La arquitectura moderna ha perdido el contacto cercano con la comunidad
. A veces “exagera sus esfuerzos por enfatizar el aspecto racional de la arquitectura. Como resultado de todo esto, el hombre en el siglo XX se siente sobrevalorado por tanto ‘funcionalismo’, por tanta lógica y utilidad en la arquitectura moderna”. El hombre aspira a algo más que a una casa
.
Cuando la arquitectura le proporcione emociones reales, como lo ha hecho la arquitectura monumental antigua, el hombre, escribió en su manifiesto, volverá a considerarla un arte. El arte que se habita.
Autor del concepto de arquitectura emocional, su mayor obra fue el Museo Experimental El Eco, una escultura penetrable
, según Goeritz.
Recuperado por la Universidad Nacional Autónoma de México después de medio siglo de incuria y abandono, El Eco es una construcción única en el mundo. Allí formas, paredes, techos, muros y un espléndido pasillo nos recuerdan, con las emociones que provocan, que la arquitectura es el arte que se habita, el espacio vivencial que termina de construir no el artista, sino quienes se desplazan por sus ambientes.
El corredor referido hace sentir que se adentra uno en algo grande aunque el terreno del inmueble sea de poco más de 500 metros. Su forma, cuyas paredes, piso y techo se angostan con perspectiva de fuga, nos anticipan que en efecto entramos a un espacio grandioso. El espacio, que miramos monumental al enfrentarnos a él, disminuye a medida que avanzamos. Nuestro cuerpo crece, se acerca a las dimensiones grandiosas que observamos al principio. Como todo poeta fue un provocador.

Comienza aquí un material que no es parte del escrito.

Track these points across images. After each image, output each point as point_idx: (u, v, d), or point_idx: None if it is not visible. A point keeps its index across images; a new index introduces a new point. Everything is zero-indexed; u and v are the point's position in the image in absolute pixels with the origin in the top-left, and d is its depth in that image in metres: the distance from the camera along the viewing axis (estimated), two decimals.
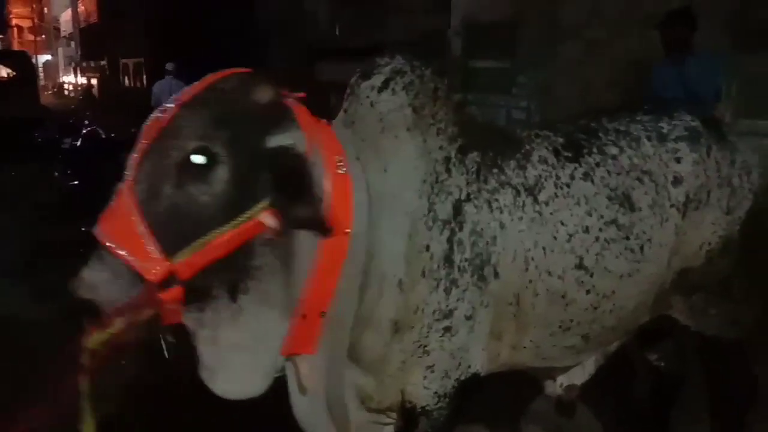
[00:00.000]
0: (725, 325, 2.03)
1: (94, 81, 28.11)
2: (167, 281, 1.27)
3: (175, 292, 1.29)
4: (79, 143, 8.63)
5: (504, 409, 2.79)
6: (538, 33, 5.72)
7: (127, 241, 1.25)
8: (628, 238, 1.79)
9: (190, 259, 1.28)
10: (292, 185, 1.35)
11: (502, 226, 1.67)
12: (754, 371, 2.18)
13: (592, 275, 1.76)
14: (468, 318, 1.65)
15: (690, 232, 1.89)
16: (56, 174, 7.55)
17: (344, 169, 1.49)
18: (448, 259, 1.60)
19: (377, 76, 1.68)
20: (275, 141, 1.37)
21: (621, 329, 1.97)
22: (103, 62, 25.48)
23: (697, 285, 1.97)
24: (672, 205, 1.85)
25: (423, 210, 1.59)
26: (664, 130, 1.92)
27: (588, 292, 1.77)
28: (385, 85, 1.67)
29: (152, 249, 1.25)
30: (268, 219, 1.33)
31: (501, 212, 1.67)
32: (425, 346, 1.64)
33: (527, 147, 1.80)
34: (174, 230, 1.28)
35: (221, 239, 1.30)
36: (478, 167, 1.69)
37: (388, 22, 8.26)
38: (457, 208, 1.63)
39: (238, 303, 1.40)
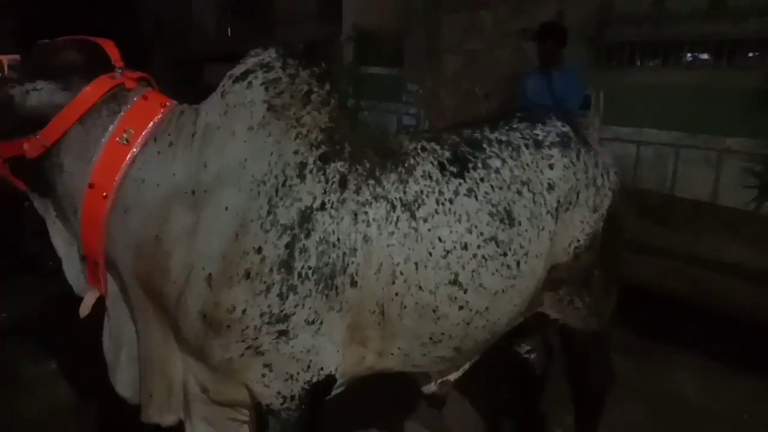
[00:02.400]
0: (588, 317, 2.14)
1: None
2: None
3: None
4: None
5: (383, 407, 2.82)
6: (423, 44, 5.89)
7: None
8: (505, 255, 1.80)
9: None
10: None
11: (366, 238, 1.64)
12: (611, 359, 2.32)
13: (466, 291, 1.76)
14: (310, 323, 1.61)
15: (561, 233, 1.95)
16: None
17: (127, 142, 1.55)
18: (286, 265, 1.55)
19: (240, 65, 1.62)
20: (32, 86, 1.56)
21: (495, 339, 2.00)
22: None
23: (565, 280, 2.05)
24: (547, 212, 1.90)
25: (258, 211, 1.54)
26: (540, 137, 1.96)
27: (461, 308, 1.77)
28: (243, 76, 1.61)
29: None
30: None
31: (368, 225, 1.64)
32: (257, 347, 1.59)
33: (412, 161, 1.77)
34: None
35: None
36: (343, 177, 1.64)
37: (278, 29, 8.19)
38: (306, 216, 1.57)
39: (53, 216, 1.69)
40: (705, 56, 4.73)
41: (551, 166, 1.93)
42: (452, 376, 2.17)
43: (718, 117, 4.31)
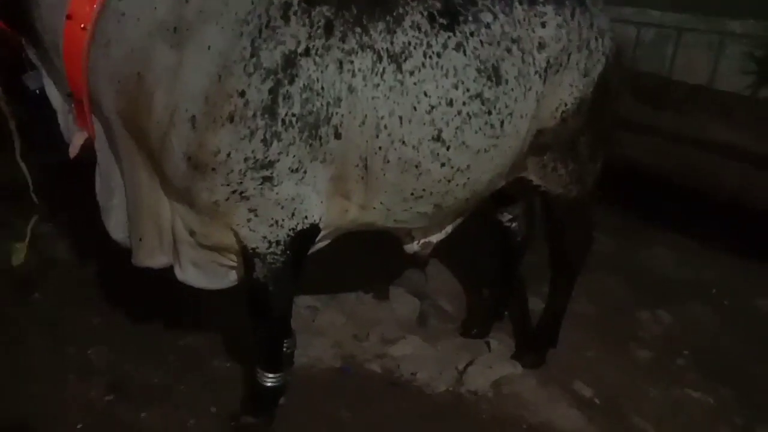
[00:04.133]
0: (571, 184, 2.17)
1: None
2: None
3: None
4: None
5: (369, 271, 2.93)
6: None
7: None
8: (490, 113, 1.80)
9: None
10: None
11: (351, 89, 1.62)
12: (591, 226, 2.39)
13: (448, 148, 1.77)
14: (294, 171, 1.63)
15: (549, 96, 1.94)
16: None
17: None
18: (270, 110, 1.55)
19: None
20: None
21: (475, 200, 2.04)
22: None
23: (550, 145, 2.07)
24: (536, 72, 1.88)
25: (242, 53, 1.51)
26: None
27: (443, 165, 1.79)
28: None
29: None
30: None
31: (353, 75, 1.62)
32: (242, 192, 1.62)
33: (401, 10, 1.71)
34: None
35: None
36: (328, 23, 1.60)
37: None
38: (290, 60, 1.55)
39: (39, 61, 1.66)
40: None
41: (543, 24, 1.88)
42: (434, 237, 2.24)
43: None
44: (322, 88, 1.59)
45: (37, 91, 1.87)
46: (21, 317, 2.48)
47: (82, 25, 1.48)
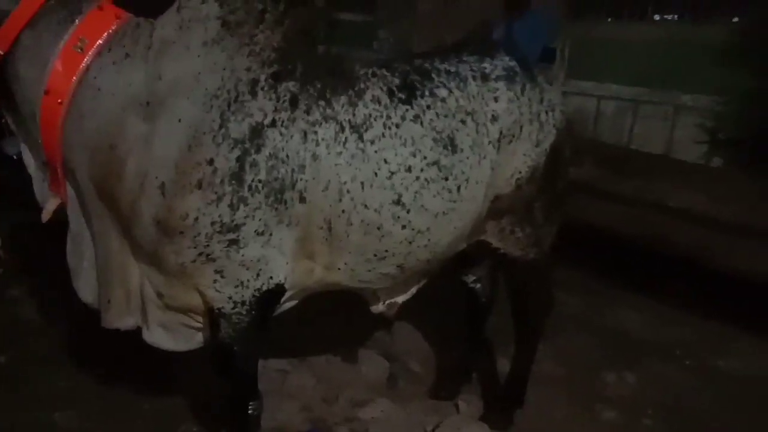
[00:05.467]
0: (529, 246, 2.27)
1: None
2: None
3: None
4: None
5: (336, 332, 2.97)
6: None
7: None
8: (447, 179, 1.91)
9: None
10: None
11: (315, 157, 1.73)
12: (550, 288, 2.48)
13: (408, 211, 1.87)
14: (260, 234, 1.71)
15: (503, 164, 2.06)
16: None
17: (82, 50, 1.60)
18: (237, 177, 1.64)
19: None
20: None
21: (437, 260, 2.12)
22: None
23: (507, 210, 2.17)
24: (490, 142, 2.00)
25: (211, 124, 1.62)
26: (487, 70, 2.05)
27: (404, 227, 1.88)
28: None
29: None
30: None
31: (317, 144, 1.73)
32: (208, 254, 1.69)
33: (362, 85, 1.85)
34: None
35: None
36: (294, 97, 1.72)
37: None
38: (256, 131, 1.66)
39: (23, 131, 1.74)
40: (671, 15, 4.83)
41: (496, 99, 2.02)
42: (400, 298, 2.31)
43: (677, 73, 4.44)
44: (288, 156, 1.70)
45: (15, 156, 1.96)
46: None
47: (59, 100, 1.59)
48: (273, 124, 1.68)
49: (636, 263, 3.83)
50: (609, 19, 5.10)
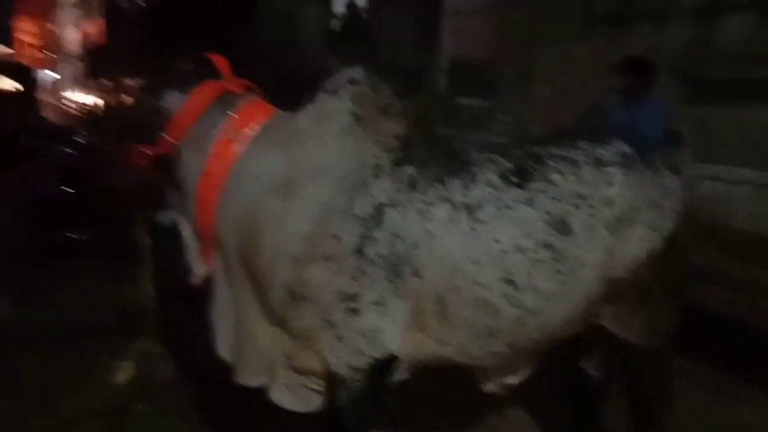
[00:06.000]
0: (646, 333, 2.21)
1: (93, 98, 28.46)
2: None
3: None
4: (71, 151, 8.83)
5: (445, 410, 2.97)
6: (515, 75, 6.06)
7: None
8: (558, 261, 1.95)
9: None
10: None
11: (430, 234, 1.85)
12: (670, 378, 2.36)
13: (519, 291, 1.92)
14: (377, 304, 1.84)
15: (619, 249, 2.06)
16: (46, 179, 7.71)
17: (234, 140, 1.87)
18: (359, 251, 1.80)
19: (331, 81, 1.92)
20: (164, 94, 1.95)
21: (548, 341, 2.13)
22: (102, 81, 25.84)
23: (623, 295, 2.15)
24: (604, 227, 2.02)
25: (340, 204, 1.80)
26: (602, 156, 2.09)
27: (514, 306, 1.93)
28: (335, 90, 1.92)
29: None
30: None
31: (431, 222, 1.86)
32: (329, 320, 1.84)
33: (476, 169, 1.97)
34: None
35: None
36: (412, 180, 1.88)
37: (378, 55, 8.62)
38: (378, 210, 1.82)
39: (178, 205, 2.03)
40: None
41: (610, 184, 2.05)
42: (511, 379, 2.30)
43: None
44: (405, 233, 1.84)
45: (166, 227, 2.27)
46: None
47: (214, 181, 1.86)
48: (393, 204, 1.84)
49: (761, 356, 3.52)
50: (739, 101, 4.92)
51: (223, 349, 2.07)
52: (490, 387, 2.32)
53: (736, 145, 4.76)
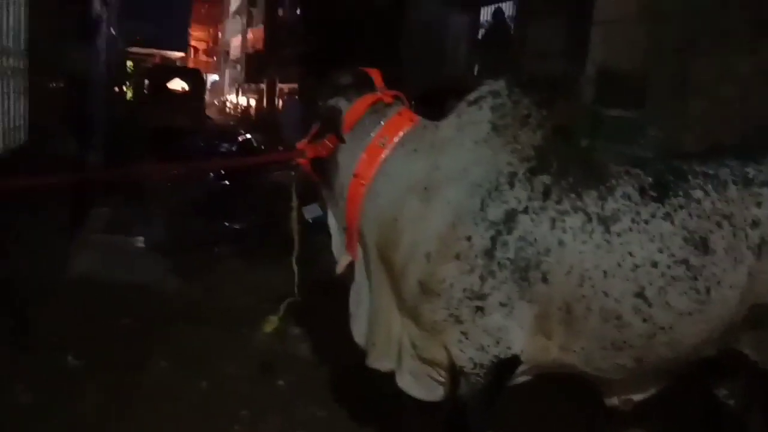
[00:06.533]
0: None
1: (253, 101, 30.84)
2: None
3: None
4: (234, 149, 9.77)
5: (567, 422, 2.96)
6: (668, 86, 5.73)
7: None
8: (696, 279, 1.91)
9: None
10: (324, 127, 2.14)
11: (561, 243, 1.90)
12: None
13: (651, 306, 1.90)
14: (503, 305, 1.92)
15: (764, 272, 1.98)
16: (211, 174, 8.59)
17: (383, 146, 2.04)
18: (489, 253, 1.89)
19: (474, 92, 2.05)
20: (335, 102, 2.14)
21: (679, 361, 2.08)
22: (262, 85, 27.90)
23: (767, 321, 2.06)
24: (748, 248, 1.95)
25: (473, 207, 1.91)
26: (750, 175, 2.01)
27: (644, 320, 1.92)
28: (476, 101, 2.05)
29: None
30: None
31: (564, 232, 1.91)
32: (457, 316, 1.95)
33: (613, 182, 1.99)
34: None
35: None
36: (547, 188, 1.94)
37: (524, 64, 8.55)
38: (510, 216, 1.90)
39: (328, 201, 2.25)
40: None
41: (759, 204, 1.97)
42: (636, 396, 2.27)
43: None
44: (535, 239, 1.90)
45: (310, 220, 2.51)
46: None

A este escultor, arquitecto y maestro, muerto hace tres décadas, también debemos los vitrales de las catedrales de México y de Cuernavaca, de la iglesia de Santiago Tlatelolco, la planeación de la Ruta de la Amistad, las torres de la Facultad de Estudios Superiores Aragón, la magnífica corona rosa que se alza de la piedra volcánica en el Espacio Escultórico de la UNAM y las famosas Torres de Satélite, que no fueron tan altas como las imaginó ni llegaron a ser siete, como había planeado. La plaza donde se encuentran resultó más pequeña de lo previsto y el color de una de ellas cambió por completo. Pese a todo sobreviven, se han convertido en un símbolo entrañable del paisaje mexicano y en un provocador de emociones para quienes las encuentran a su paso por primera vez.